▶ [Action item]
Set down every entry exactly as given. Pictures are to be left out.

▶ [Available data]
* * * * *
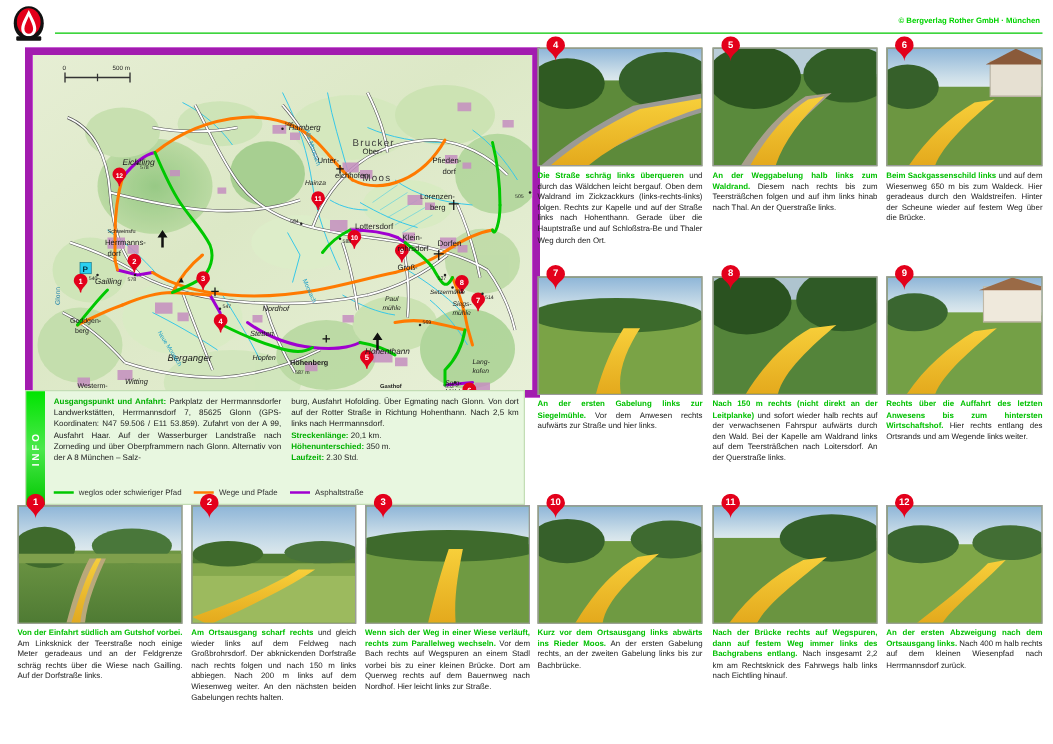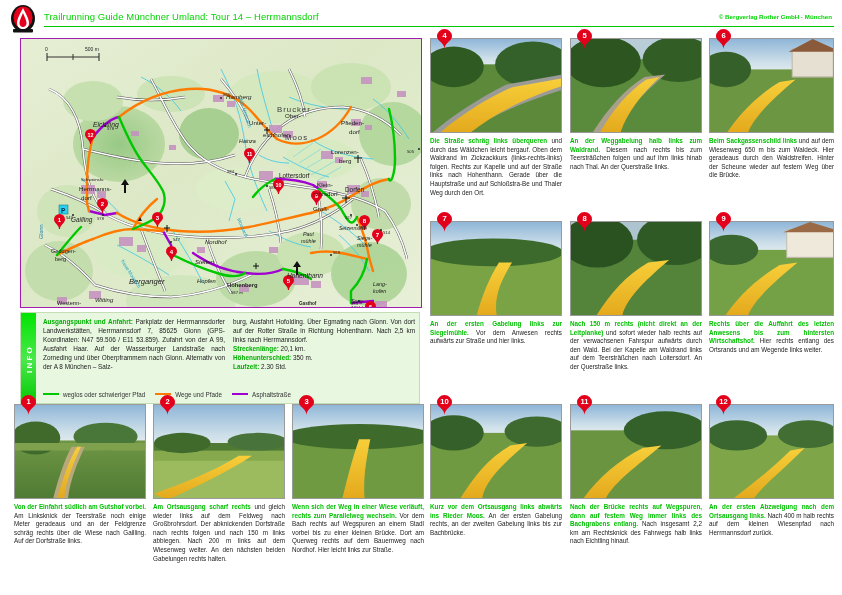--- a/index.html
+++ b/index.html
@@ -162,7 +162,6 @@
     <path d="M15 9 C13.5 13 11.5 16 11.5 19 C11.5 21.6 13.2 23 15 23 C16.8 23 18.5 21.6 18.5 19 C18.5 16 16.5 13 15 9 Z" fill="#e3001b"></path>
     <rect x="5" y="25" width="20" height="3.6" rx="1" fill="#111"></rect>
   </svg>
-  <div id="header-title">Trailrunning Guide Münchner Umland: Tour 14 – Herrmannsdorf</div>
   <div id="header-copyright">© Bergverlag Rother GmbH · München</div>
   <div id="header-rule"></div>
 </div>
* * * * *
▶ [Task response]
--- a/index.html
+++ b/index.html
@@ -162,7 +162,6 @@
     <path d="M15 9 C13.5 13 11.5 16 11.5 19 C11.5 21.6 13.2 23 15 23 C16.8 23 18.5 21.6 18.5 19 C18.5 16 16.5 13 15 9 Z" fill="#e3001b"></path>
     <rect x="5" y="25" width="20" height="3.6" rx="1" fill="#111"></rect>
   </svg>
-  <div id="header-title">Trailrunning Guide Münchner Umland: Tour 14 – Herrmannsdorf</div>
   <div id="header-copyright">© Bergverlag Rother GmbH · München</div>
   <div id="header-rule"></div>
 </div>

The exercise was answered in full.